Em 1988, foi assinado um protocolo de cooperação entre o Município de Sintra e o de El Jadida, com o objetivo de estreitar os laços entre Portugal e Marrocos. Este acordo visa promover o intercâmbio nas áreas do turismo, cultura, comércio, indústria e desporto, reforçando a amizade histórica entre os dois países.
E os portugueses em Mazagão?
Mas o que aconteceu aos portugueses que habitavam Mazagão? Após o terramoto de 1755, que causou destruição em diversas regiões portuguesas, incluindo a costa africana, Portugal viu-se sem recursos para manter a praça-forte, agravado pelos constantes ataques marroquinos. A solução encontrada foi transferir toda a população portuguesa da cidade para o Brasil.
Famílias transferidas para o Brasil
Entre 1770 e 1773, cerca de duas mil pessoas (repartidas por 470 famílias) foram levadas para o norte do Brasil, estabelecendo-se no atual estado do Amapá. Ali fundaram uma nova cidade, Mazagão Velho, com o objetivo de recriar a estrutura e o espírito da fortaleza africana. Esta mudança foi, na prática, a única vez na história em que uma cidade inteira foi transferida de um continente para outro.
O plano previa também que Mazagão Velho servisse de base para a expansão portuguesa na Amazónia. No entanto, as difíceis condições da selva fizeram com que, em 1783, o projeto de reconstrução fosse abandonado. A réplica da cidade africana não resistiu ao clima tropical e às dificuldades logísticas da região.

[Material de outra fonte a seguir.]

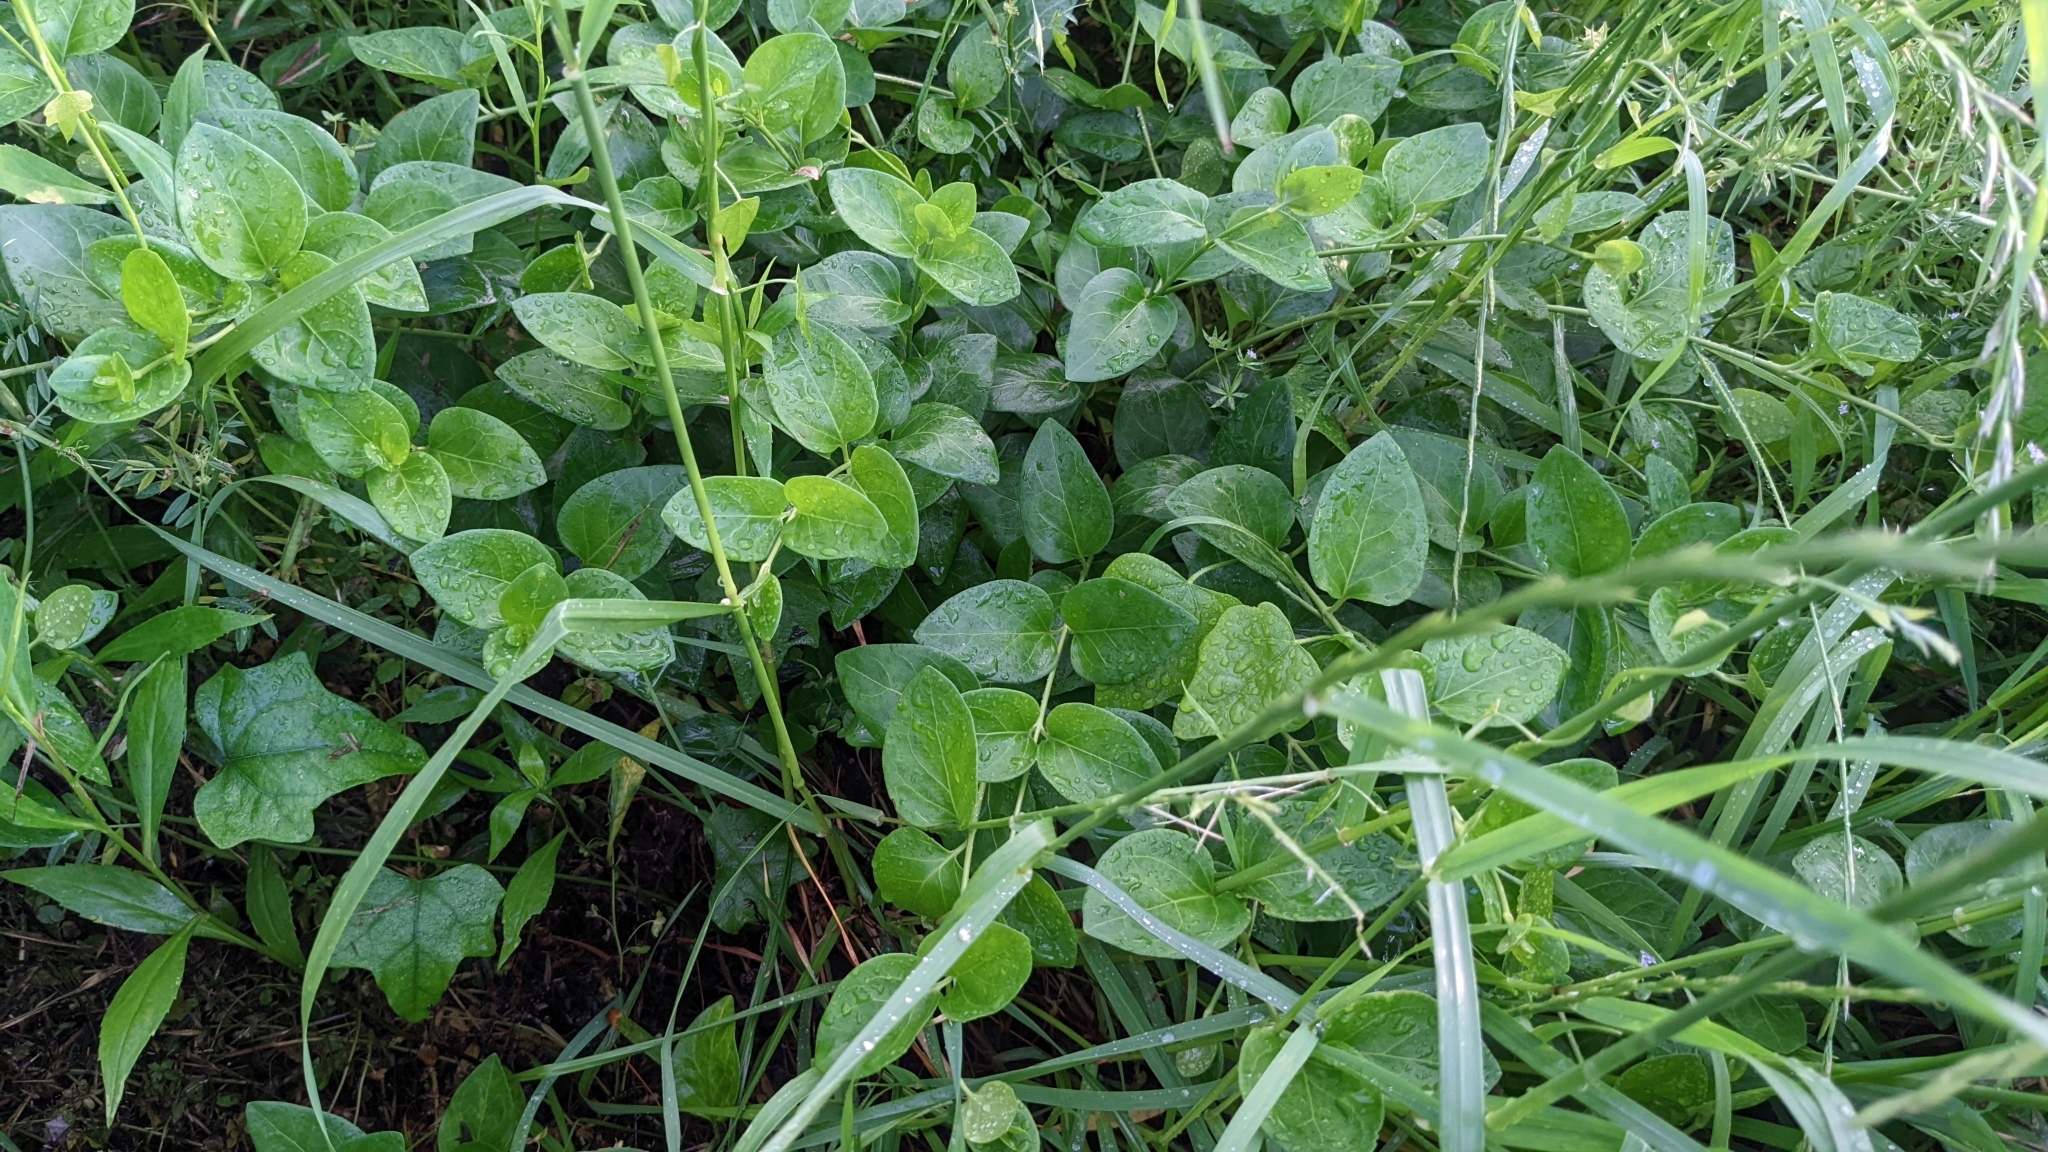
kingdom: Plantae
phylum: Tracheophyta
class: Magnoliopsida
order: Gentianales
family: Apocynaceae
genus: Vinca
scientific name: Vinca major
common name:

Apesar do insucesso, esta epopeia representa um capítulo único da história portuguesa e mundial. Como referido em várias fontes, “nunca antes tinha sido transferida uma cidade inteira de um continente para outro”. E embora o plano não tenha tido o desfecho desejado, o simples facto de ter sido concretizado é testemunho da coragem e resiliência das pessoas envolvidas.
Custo de vida barato
Nesta cidade, bem como em Marrocos, o custo de vida é barato, muito abaixo dos preços praticados em Portugal. Como exemplo, uma refeição para duas pessoas custa em média 17,56€, um bilhete de ida num transporte custa 0,43€ e um apartamento (1 quarto) no centro da cidade custa em média 196€ por mês, segundo o Numbeo.
Hoje, tanto El Jadida como Mazagão Velho mantêm viva a memória dessa ligação histórica. Em Mazagão Velho celebra-se, todos os anos, a Festa de São Tiago, com encenações que recriam a luta entre mouros e cristãos, uma tradição que remonta aos tempos da fortaleza africana.
Mazagão é, assim, muito mais do que uma cidade antiga. É um símbolo da expansão marítima portuguesa, da resistência cultural e da ligação entre continentes, numa história partilhada por Portugal, Marrocos e Brasil.